## Work to be completed
Among the lines below, copy exactly those from the one with "Accordingly chrono stratigraphic" through the one with "In one or more embodiments the windows", counting both ends.

--- START ---

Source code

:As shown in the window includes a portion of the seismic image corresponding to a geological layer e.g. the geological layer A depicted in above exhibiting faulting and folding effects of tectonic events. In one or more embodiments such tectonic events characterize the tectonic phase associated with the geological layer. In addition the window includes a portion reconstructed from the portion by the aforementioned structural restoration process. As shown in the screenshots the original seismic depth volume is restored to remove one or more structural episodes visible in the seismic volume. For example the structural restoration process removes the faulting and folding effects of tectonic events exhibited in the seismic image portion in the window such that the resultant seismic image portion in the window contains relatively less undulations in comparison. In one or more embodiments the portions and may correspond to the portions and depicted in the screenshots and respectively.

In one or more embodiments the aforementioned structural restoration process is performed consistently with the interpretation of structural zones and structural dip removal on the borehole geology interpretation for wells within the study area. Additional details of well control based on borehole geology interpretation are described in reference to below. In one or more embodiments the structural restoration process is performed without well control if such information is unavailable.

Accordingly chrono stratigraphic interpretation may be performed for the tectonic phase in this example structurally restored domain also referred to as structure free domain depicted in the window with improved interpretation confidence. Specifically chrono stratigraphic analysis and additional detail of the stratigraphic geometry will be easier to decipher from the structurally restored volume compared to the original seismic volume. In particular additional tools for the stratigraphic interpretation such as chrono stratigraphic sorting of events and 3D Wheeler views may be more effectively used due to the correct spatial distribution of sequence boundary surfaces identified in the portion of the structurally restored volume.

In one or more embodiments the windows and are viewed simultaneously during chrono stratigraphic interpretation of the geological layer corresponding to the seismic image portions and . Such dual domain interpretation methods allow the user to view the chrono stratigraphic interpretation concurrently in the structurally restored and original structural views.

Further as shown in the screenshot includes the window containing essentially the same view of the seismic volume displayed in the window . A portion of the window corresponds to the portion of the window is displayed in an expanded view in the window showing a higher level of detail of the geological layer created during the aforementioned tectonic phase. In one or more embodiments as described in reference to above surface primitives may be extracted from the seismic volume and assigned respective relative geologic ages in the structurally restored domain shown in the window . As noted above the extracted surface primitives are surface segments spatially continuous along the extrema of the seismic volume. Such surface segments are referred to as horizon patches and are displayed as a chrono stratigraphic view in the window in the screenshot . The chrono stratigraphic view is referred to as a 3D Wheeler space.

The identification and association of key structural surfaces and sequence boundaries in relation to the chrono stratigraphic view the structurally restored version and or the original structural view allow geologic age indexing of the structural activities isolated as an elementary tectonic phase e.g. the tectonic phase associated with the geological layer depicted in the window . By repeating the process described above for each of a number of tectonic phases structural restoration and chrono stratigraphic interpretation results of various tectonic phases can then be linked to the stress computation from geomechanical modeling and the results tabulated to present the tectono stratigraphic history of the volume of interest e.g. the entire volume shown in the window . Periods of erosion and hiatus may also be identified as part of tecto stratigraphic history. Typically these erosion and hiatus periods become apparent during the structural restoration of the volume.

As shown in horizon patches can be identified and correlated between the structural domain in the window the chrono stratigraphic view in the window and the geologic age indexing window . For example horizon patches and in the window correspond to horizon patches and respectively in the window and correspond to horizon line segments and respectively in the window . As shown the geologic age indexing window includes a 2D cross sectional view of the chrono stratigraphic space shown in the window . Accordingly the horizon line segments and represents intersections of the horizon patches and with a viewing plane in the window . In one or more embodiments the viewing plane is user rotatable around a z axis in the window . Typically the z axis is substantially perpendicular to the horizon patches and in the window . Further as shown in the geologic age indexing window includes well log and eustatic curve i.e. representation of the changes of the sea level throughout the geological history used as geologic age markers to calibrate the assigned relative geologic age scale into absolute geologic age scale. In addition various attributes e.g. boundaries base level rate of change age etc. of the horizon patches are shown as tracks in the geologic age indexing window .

--- END ---

## Solved problem
Accordingly chrono stratigraphic interpretation may be performed for the tectonic phase in this example structurally restored domain also referred to as structure free domain depicted in the window with improved interpretation confidence. Specifically chrono stratigraphic analysis and additional detail of the stratigraphic geometry will be easier to decipher from the structurally restored volume compared to the original seismic volume. In particular additional tools for the stratigraphic interpretation such as chrono stratigraphic sorting of events and 3D Wheeler views may be more effectively used due to the correct spatial distribution of sequence boundary surfaces identified in the portion of the structurally restored volume.

In one or more embodiments the windows and are viewed simultaneously during chrono stratigraphic interpretation of the geological layer corresponding to the seismic image portions and . Such dual domain interpretation methods allow the user to view the chrono stratigraphic interpretation concurrently in the structurally restored and original structural views.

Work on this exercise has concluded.